Raw entries
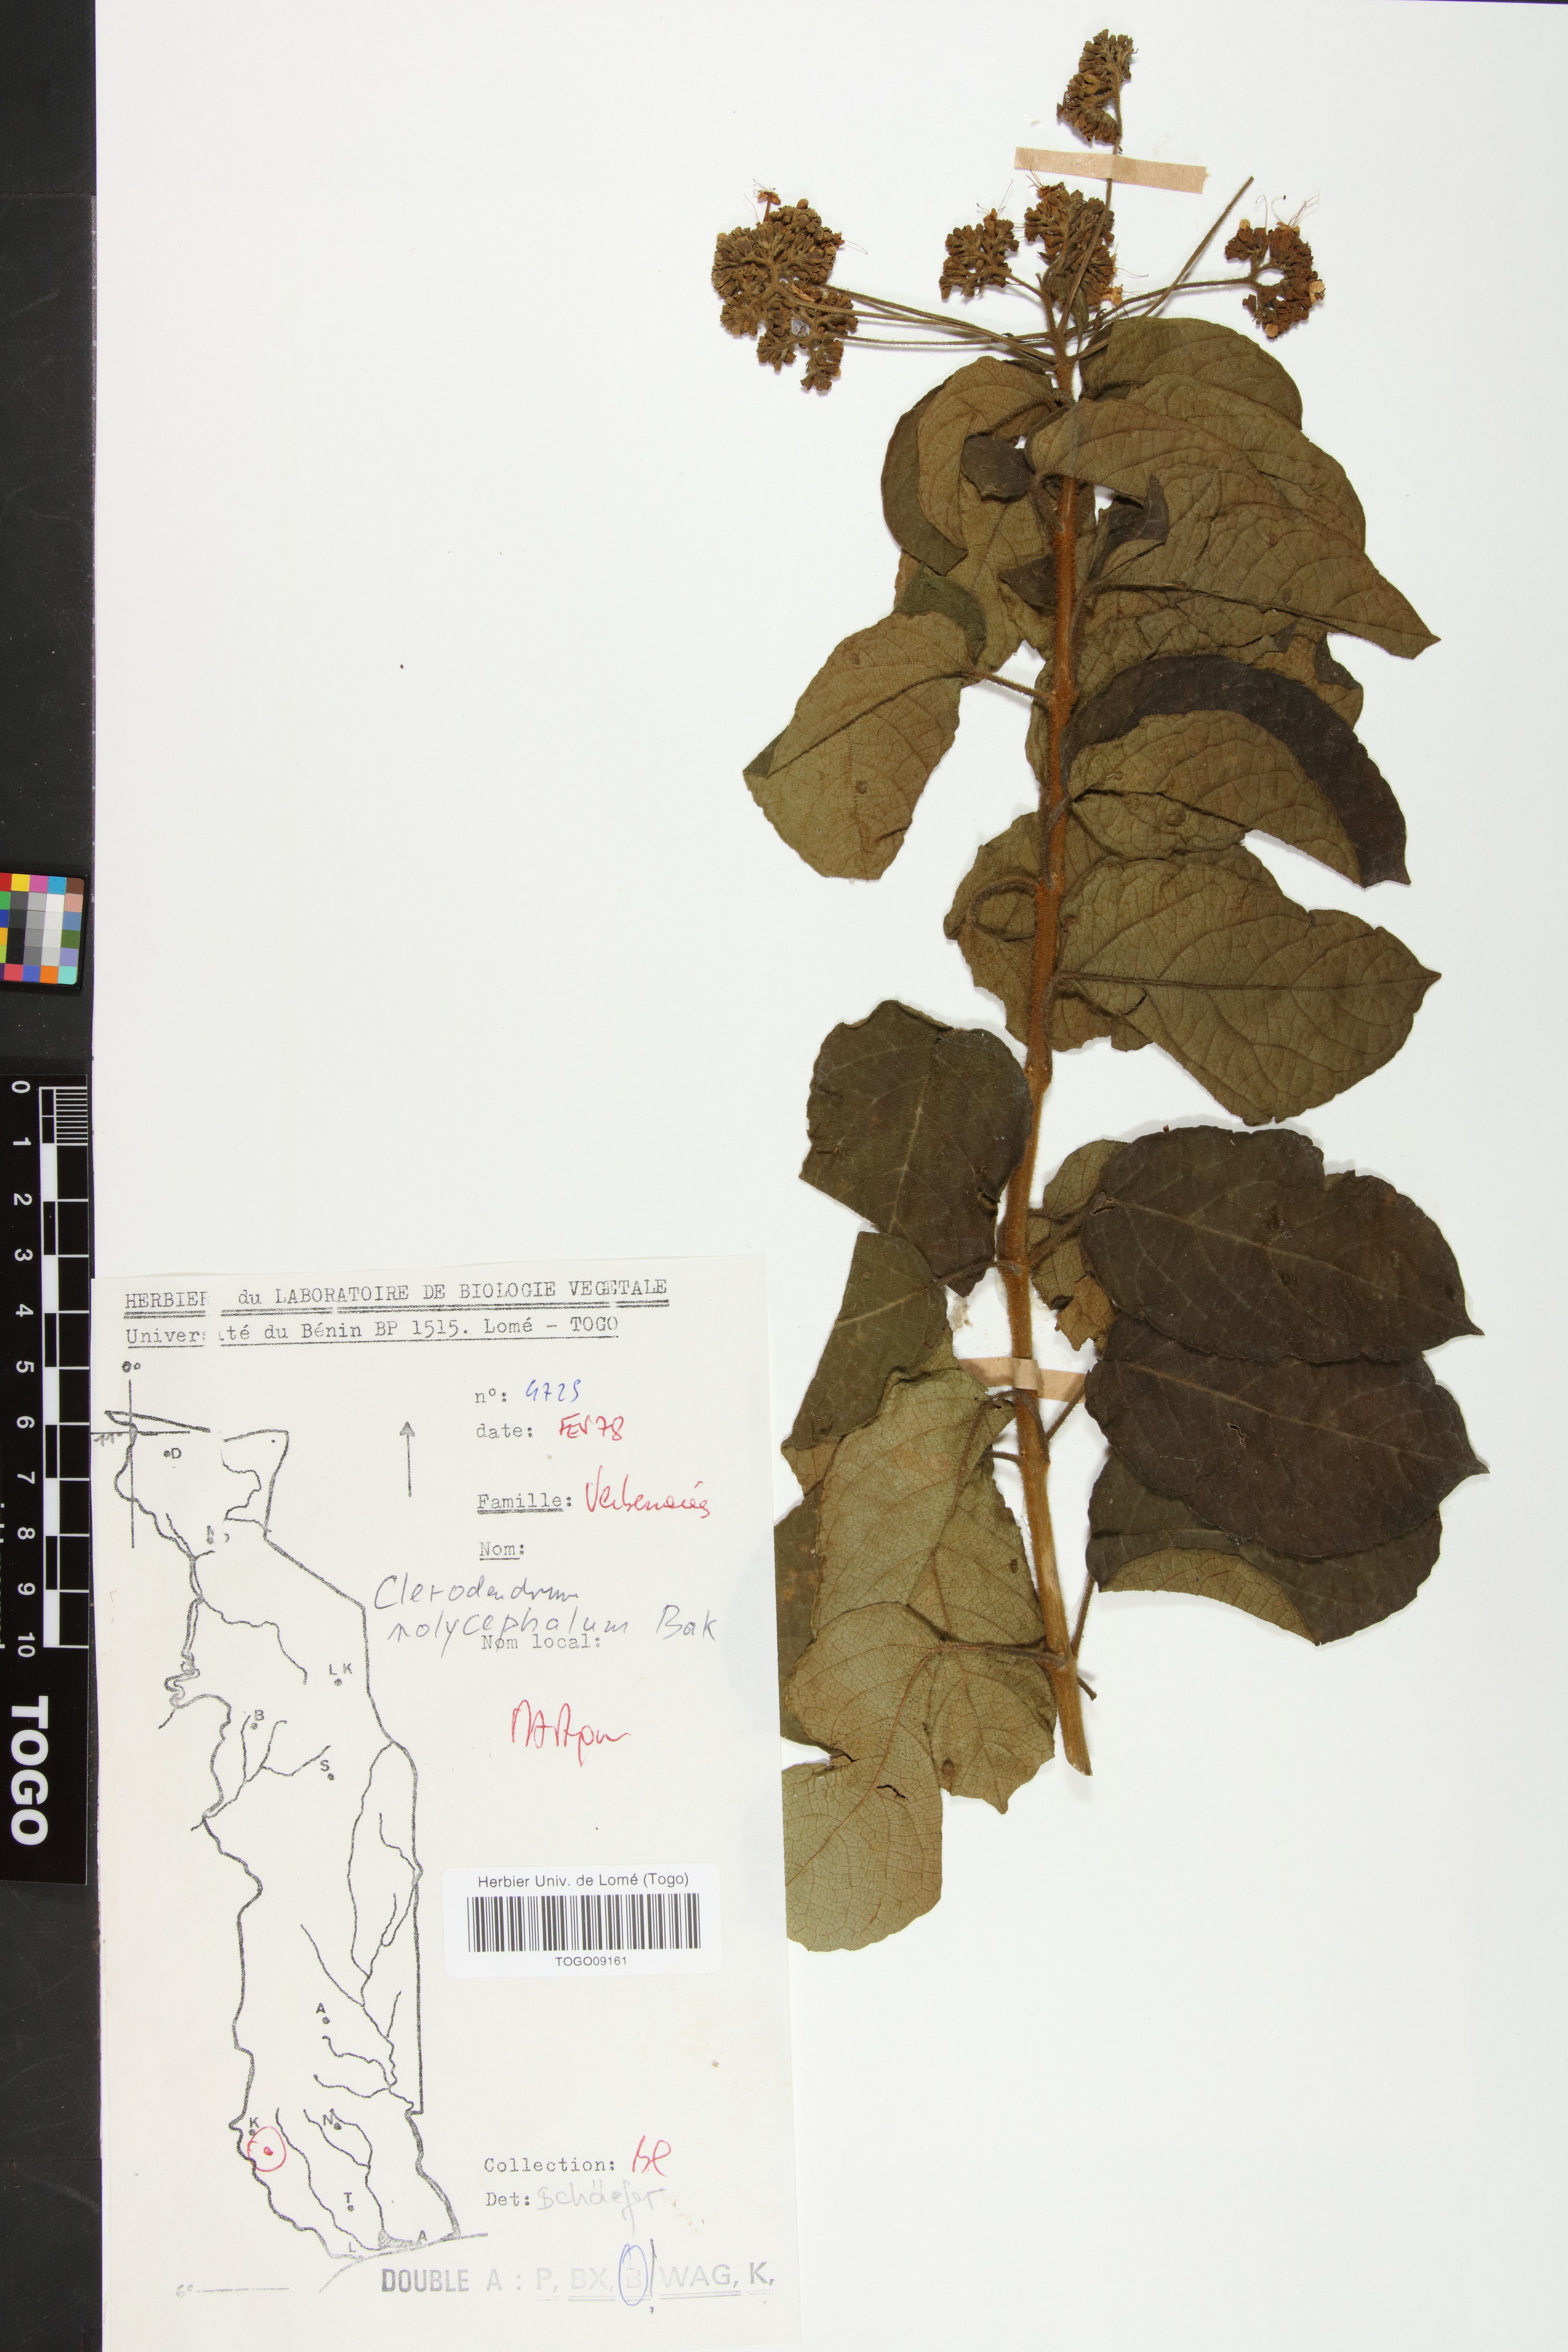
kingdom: Plantae
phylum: Tracheophyta
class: Magnoliopsida
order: Lamiales
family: Lamiaceae
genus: Clerodendrum
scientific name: Clerodendrum polycephalum
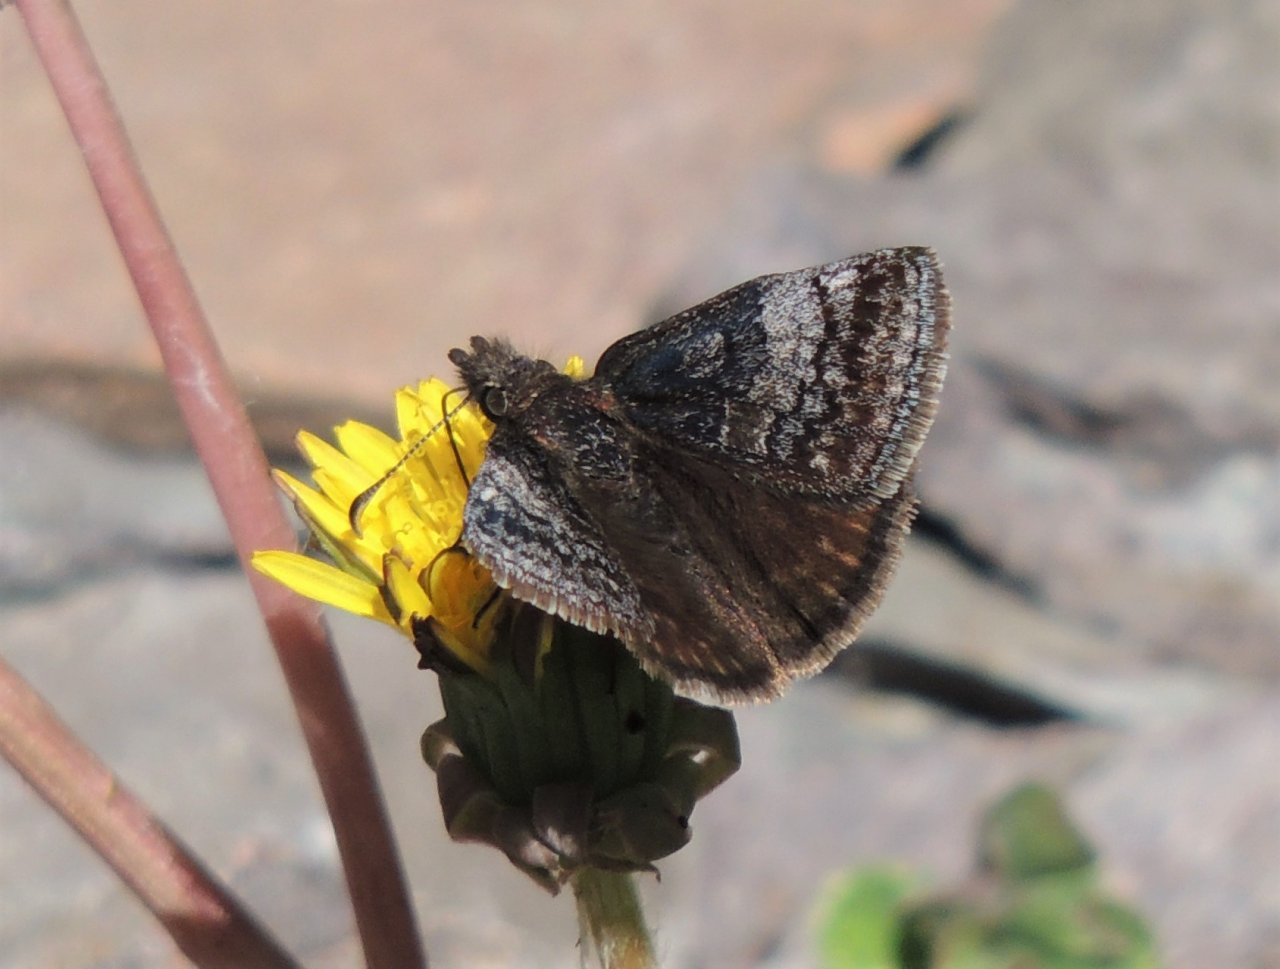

* Task *
Convert the lines in all the entries above into a numbered list, skipping any blank lines and leaving the pictures out.

* Solution below *
1. kingdom: Plantae
2. phylum: Tracheophyta
3. class: Magnoliopsida
4. order: Lamiales
5. family: Lamiaceae
6. genus: Clerodendrum
7. scientific name: Clerodendrum polycephalum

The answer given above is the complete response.